# Task statement
Please copy each line of the data that includes the string "Gomes".

··· Data to use ···

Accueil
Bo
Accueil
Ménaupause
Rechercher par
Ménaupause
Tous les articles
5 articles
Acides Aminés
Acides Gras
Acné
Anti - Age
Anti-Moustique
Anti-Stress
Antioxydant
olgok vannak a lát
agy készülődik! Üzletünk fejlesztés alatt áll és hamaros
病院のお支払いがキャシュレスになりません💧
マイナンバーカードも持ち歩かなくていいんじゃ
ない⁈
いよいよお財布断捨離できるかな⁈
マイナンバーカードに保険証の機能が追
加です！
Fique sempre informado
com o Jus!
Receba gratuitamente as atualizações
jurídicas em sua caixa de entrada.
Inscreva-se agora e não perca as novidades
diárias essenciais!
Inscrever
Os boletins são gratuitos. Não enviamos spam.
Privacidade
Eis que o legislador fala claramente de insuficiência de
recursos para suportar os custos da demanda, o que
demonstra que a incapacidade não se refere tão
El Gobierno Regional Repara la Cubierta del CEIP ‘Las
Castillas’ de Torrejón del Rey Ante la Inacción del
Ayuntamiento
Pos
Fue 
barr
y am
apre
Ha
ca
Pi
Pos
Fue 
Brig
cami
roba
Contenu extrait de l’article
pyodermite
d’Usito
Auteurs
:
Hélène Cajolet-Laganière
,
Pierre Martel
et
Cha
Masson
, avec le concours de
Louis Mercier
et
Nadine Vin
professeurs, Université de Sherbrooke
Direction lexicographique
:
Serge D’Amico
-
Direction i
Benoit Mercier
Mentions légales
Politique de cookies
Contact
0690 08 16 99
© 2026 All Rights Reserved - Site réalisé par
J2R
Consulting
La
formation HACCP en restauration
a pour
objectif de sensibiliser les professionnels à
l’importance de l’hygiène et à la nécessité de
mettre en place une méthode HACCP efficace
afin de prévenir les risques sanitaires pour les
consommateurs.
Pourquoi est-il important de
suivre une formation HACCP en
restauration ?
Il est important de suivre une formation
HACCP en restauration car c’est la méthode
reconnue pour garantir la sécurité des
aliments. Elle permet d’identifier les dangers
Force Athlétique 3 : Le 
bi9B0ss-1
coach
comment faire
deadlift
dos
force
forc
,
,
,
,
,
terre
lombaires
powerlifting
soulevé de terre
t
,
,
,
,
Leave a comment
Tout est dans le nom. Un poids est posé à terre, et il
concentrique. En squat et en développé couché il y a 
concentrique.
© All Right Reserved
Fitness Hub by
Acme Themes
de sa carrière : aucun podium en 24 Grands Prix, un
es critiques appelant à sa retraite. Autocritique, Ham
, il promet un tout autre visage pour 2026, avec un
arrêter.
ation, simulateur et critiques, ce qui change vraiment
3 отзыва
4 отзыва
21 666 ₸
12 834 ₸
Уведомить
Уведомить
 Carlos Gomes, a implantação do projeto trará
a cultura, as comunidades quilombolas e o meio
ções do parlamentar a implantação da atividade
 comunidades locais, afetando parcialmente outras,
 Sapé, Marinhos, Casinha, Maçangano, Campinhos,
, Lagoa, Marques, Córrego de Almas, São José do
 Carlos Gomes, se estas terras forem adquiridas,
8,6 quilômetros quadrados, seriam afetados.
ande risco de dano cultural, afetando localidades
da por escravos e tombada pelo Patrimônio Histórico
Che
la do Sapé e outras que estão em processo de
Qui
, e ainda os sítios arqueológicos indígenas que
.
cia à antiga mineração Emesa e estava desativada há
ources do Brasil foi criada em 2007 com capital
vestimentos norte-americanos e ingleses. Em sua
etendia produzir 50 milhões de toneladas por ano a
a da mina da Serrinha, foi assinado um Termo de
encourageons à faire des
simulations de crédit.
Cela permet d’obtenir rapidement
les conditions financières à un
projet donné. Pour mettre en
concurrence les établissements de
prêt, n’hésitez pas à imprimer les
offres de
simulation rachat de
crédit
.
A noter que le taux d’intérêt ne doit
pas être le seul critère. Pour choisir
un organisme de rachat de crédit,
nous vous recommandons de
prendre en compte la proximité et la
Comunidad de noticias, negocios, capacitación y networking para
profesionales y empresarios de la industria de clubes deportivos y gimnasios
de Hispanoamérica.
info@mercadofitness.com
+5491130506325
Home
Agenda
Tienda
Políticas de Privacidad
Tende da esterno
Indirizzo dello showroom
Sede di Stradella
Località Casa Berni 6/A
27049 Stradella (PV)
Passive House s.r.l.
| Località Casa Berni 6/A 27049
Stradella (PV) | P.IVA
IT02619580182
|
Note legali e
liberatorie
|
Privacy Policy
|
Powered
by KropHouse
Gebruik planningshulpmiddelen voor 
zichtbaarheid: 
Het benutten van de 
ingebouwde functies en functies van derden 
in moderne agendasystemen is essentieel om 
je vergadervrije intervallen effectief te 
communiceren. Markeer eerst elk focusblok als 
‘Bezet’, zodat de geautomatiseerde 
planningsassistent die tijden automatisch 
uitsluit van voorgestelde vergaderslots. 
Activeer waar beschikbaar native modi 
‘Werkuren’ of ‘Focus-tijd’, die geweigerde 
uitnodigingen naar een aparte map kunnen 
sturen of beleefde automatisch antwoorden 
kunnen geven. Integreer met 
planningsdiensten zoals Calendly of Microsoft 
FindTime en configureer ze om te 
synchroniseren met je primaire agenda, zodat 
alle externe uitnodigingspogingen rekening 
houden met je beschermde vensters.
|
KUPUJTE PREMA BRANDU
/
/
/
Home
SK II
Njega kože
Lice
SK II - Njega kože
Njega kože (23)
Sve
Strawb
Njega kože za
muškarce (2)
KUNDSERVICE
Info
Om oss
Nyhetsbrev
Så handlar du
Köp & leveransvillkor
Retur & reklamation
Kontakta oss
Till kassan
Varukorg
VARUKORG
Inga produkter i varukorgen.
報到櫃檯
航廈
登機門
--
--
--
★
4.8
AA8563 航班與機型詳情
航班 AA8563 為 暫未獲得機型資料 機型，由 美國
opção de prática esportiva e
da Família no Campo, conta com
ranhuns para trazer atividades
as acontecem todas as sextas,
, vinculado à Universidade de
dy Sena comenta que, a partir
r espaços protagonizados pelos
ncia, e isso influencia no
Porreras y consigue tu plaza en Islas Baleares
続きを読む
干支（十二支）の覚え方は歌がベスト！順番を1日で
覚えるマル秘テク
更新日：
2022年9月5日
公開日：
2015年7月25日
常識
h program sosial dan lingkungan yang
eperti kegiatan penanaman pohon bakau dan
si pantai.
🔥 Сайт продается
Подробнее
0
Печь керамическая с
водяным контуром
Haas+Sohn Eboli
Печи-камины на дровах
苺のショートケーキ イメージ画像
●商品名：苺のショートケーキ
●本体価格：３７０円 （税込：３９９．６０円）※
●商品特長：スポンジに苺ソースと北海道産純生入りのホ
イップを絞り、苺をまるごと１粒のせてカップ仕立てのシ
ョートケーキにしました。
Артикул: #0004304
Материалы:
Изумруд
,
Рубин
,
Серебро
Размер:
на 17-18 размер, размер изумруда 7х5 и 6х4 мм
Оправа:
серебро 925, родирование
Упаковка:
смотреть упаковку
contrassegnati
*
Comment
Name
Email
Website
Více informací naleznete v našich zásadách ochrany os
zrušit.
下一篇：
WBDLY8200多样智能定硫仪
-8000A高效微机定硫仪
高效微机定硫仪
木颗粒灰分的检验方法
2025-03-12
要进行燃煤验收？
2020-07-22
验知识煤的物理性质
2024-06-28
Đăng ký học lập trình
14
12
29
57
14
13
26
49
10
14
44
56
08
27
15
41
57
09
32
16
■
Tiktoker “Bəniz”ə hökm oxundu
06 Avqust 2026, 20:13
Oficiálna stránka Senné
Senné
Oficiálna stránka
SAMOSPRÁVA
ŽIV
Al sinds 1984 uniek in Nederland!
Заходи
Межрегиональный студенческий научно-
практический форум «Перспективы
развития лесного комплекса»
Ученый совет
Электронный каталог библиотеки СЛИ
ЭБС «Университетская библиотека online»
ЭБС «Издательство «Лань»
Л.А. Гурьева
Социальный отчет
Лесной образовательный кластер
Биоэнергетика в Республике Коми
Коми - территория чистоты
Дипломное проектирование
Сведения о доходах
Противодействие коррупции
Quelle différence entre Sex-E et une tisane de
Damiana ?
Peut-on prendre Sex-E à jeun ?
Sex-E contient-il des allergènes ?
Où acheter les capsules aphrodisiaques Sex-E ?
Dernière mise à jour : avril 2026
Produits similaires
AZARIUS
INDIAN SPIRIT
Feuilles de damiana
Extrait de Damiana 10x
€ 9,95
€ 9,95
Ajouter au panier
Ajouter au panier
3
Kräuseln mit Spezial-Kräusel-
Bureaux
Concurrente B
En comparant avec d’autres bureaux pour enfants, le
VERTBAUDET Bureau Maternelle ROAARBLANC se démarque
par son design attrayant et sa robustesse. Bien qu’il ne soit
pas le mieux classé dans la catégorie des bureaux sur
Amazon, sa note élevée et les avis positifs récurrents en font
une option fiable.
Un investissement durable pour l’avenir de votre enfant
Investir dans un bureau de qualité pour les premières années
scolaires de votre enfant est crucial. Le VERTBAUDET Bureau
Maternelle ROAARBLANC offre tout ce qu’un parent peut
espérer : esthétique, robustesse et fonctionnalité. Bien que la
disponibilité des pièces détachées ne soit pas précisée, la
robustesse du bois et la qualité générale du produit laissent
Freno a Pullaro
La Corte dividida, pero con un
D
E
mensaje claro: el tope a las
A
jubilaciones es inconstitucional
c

···

# Task solution
 Carlos Gomes, a implantação do projeto trará
 Carlos Gomes, se estas terras forem adquiridas,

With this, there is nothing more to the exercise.